**Extracted text**
Despite the macroeconomic uncertainty and the unpredictable business cycle, companies need to develop their investment and growth strategies. The question they face is how do you build growth and resilience, irrespective of the stage of the business cycle? Fortunately, our research provides an answer.
Buck the business cycle. Strategize like a market creator.
As we identified in our research, there are two types of strategy. One is market-competing strategy that focuses on beating rivals in existing markets – what we think of as red ocean strategy. The other is market-creating strategy that focuses on generating new markets which we think of as blue ocean strategy.
In our research journey over the last 30 years, we found that while both types of strategy have their role to play, when it comes to growth resilience blue-ocean market-creating moves stand out. They not only unlock a growth edge when economic conditions are favorable, they also generate resilient growth in the face of business cycle downturns and unfavorable economic conditions. How so?
When economic conditions are favorable, all firms tend to benefit by a rising economic tide. But it is market-creating firms — and the leap in consumer surplus they unlock through their innovative value — that gives them a growth edge, as they not only capture a greater share of rising demand, but also pull all-new buyers into the market.
Adverse economic conditions only magnify the growth edge attached to market-creating moves, because, when the economy is in a downturn, there is a natural flight to value for money. Whether they’re short on cash or simply overly cautious, people become far more selective about the products and services they choose to buy and those they stop purchasing. Those forgone products and services tend to offer incremental value, while the chosen ones offer a leap in value, or the largest consumer surplus, that makes people’s lives better. Under these conditions, market-creating moves — which break away from existing offerings and offer buyers a leap in consumer surplus — fast become the products and services of choice, allowing them to better buck contracting markets and rebound faster.
Look no further than the companies that rapidly bucked the 2008 financial crisis – Apple, Amazon, Salesforce, Cirque du Soleil, or even the U.K. charity, Comic Relief’s Red Nose Day. All achieved a rapid bounce back and exceptional growth despite the economic crisis. And each countered a reliance on market-competing moves with a strong bias toward market-creating strategies that offered buyers a leap in value.
Contrast this with Microsoft, a market-competing dominator in its highly profitable Windows and Office products. It wasn’t until Satya Nadella, its new CEO, recently shifted Microsoft’s to a balance of market-competing and market-creating strategies that Microsoft again became a rising star. After 10 years of an essentially flat stock price, Microsoft’s new market-creating focus has catapulted it into the rarified $1 trillion market-cap club. Its new cloud-based product Azure is set to become a new growth engine for the company.
How to build resilient growth
So, what actions should companies take to best manage growth through market cycles? Here are four pieces of advice borne out of our 30-year research journey to the blue ocean.

**Given data**

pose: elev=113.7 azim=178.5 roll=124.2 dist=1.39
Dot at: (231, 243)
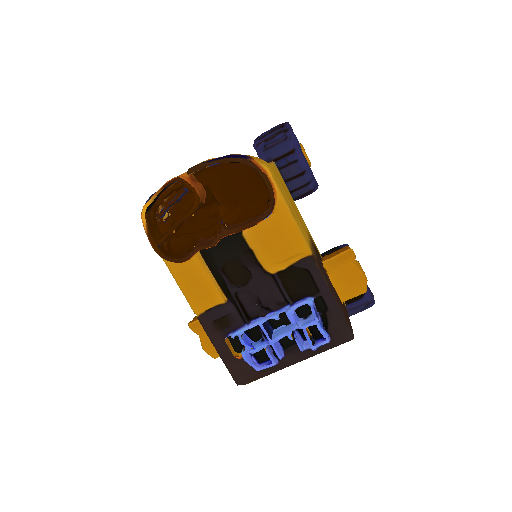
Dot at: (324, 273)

**Tasks and exercises**
1: Write out the part of the business-cycle article that begins at the words "Despite the macroeconomic" and stops after "a market creator.".
2: Answer these questions from the business-cycle article:
(a) Over how many years did the research journey described there take place?
(b) Which cloud-based product is set to become a new growth engine for Microsoft?
(c) Which U.K. charity is named among those that bucked the 2008 financial crisis?

**The answers**
1:
Despite the macroeconomic uncertainty and the unpredictable business cycle, companies need to develop their investment and growth strategies. The question they face is how do you build growth and resilience, irrespective of the stage of the business cycle? Fortunately, our research provides an answer.
Buck the business cycle. Strategize like a market creator.

2:
(a) 30 years
(b) Azure
(c) Comic Relief, with its Red Nose Day